From an environmental perspective, that TAM produces these effects in a waterless, dry operation is an added advantage. Unlike most of the other mass-finishing methods, TAM produces no wet-waste discharge effluent that requires treatment or remediation.

Admittedly, TAM investment is more on the capital equipment level, but users can create edge contours and other surface finishes very rapidly—with 60- to 120-second cycles in many cases—and machines can accommodate large gears in the 48-inch diameter range that would make vibratory or centrifugal finishing inefficient, if not impossible.

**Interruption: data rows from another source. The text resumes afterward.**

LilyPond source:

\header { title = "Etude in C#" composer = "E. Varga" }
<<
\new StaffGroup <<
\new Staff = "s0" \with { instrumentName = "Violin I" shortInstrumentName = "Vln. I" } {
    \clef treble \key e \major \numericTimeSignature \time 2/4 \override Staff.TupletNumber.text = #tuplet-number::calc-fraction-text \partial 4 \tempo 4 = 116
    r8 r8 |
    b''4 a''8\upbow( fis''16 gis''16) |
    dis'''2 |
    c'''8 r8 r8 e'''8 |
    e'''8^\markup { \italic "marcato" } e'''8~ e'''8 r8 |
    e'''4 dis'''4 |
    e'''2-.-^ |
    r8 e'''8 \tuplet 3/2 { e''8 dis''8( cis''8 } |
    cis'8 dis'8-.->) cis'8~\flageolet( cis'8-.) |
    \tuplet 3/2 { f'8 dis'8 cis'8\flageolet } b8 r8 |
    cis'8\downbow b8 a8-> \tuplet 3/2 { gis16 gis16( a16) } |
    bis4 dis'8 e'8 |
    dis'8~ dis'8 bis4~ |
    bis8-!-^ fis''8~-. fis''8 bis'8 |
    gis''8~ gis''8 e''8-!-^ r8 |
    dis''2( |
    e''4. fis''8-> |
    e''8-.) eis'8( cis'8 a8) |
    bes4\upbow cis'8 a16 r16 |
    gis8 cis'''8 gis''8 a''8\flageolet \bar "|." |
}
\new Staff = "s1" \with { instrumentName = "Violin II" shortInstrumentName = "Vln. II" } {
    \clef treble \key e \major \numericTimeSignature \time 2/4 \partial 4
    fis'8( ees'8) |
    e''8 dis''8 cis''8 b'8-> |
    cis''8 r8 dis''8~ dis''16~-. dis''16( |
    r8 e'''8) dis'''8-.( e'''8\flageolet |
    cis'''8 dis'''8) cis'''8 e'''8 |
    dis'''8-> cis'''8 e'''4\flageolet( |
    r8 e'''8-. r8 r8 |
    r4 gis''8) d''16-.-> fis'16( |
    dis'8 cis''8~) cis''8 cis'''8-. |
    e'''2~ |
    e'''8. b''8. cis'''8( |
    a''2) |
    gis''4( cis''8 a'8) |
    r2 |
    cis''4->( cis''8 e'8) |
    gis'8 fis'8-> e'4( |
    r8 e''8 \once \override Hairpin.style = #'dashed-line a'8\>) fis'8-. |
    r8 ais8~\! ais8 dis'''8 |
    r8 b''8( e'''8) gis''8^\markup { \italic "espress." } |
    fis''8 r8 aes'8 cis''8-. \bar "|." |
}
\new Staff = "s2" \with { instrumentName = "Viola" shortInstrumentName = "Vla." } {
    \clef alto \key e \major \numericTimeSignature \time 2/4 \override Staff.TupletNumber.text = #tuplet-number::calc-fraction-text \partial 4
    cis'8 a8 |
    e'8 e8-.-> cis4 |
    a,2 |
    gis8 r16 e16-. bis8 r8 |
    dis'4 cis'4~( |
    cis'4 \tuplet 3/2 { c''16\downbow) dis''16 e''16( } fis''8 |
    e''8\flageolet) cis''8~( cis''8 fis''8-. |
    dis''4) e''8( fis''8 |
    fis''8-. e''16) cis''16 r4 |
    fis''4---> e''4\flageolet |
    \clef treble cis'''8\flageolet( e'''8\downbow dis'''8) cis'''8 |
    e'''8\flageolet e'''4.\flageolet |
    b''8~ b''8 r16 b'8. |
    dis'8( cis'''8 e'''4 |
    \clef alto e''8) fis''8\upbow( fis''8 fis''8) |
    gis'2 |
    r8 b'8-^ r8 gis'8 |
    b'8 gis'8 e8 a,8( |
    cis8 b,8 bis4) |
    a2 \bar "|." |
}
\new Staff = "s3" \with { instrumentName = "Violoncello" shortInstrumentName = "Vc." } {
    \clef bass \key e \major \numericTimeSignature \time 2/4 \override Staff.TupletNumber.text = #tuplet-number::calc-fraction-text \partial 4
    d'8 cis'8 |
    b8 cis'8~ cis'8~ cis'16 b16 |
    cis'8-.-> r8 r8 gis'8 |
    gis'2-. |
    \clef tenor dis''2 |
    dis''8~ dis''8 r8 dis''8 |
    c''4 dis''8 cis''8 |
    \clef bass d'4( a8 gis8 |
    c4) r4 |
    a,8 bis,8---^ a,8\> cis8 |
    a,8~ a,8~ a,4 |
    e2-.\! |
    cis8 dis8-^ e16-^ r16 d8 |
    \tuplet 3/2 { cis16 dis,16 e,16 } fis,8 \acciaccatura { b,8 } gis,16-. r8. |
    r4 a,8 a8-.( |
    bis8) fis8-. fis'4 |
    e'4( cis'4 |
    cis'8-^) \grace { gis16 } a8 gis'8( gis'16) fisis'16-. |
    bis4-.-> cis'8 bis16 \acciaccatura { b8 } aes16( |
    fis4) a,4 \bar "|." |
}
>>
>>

According to Jim Riley of BV Products, a surface improvement technologies specialist based in Victoria, Australia, the advantage and benefit feature sets most commonly attributed to these types of isotropic finishing are:

Performance Benefits

• Reduced friction

• Increased part durability

• Improved corrosion resistance

• Reduced wear

• Reduced lubrication requirements and cost

• Improved oil retention

• Reduced contact and bending fatigue

• Improved pitting resistance

• Reduced vibration and noise attenuation

• Reduced applied torque requirements

• Improved surface finish uniformity (part-to-part, feature-to-feature and lot-to-lot)

• High-quality, micro-finished surfaces

 

Reduced Friction Benefits

• Increased fuel economy

• Reduced contact fatigue

• Increased power density

• Lower operating temperature

• Extended mean time between maintenance overhauls

• Reduced maintenance costs

• Eliminated break-in

• Extended component life

• Reduced metal debris

• Reduced part failures

• Minimized overheating

 

Many gears and gear sets in a variety of industries remain subject to fatigue, fracture and wear, Mr. Davidson says. “Such parts can gain substantial improvements in life and performance, from alterations to their overall surface texture. Improvements in overall smoothness, load-bearing ratio, surface profile skewness and isotropicity can, in many instances, improve life and performance and cut operational costs dramatically. Manufacturers that have not subjected their parts to an analysis to determine the potential benefits of this kind of processing may be making parts that are not all that they can be.”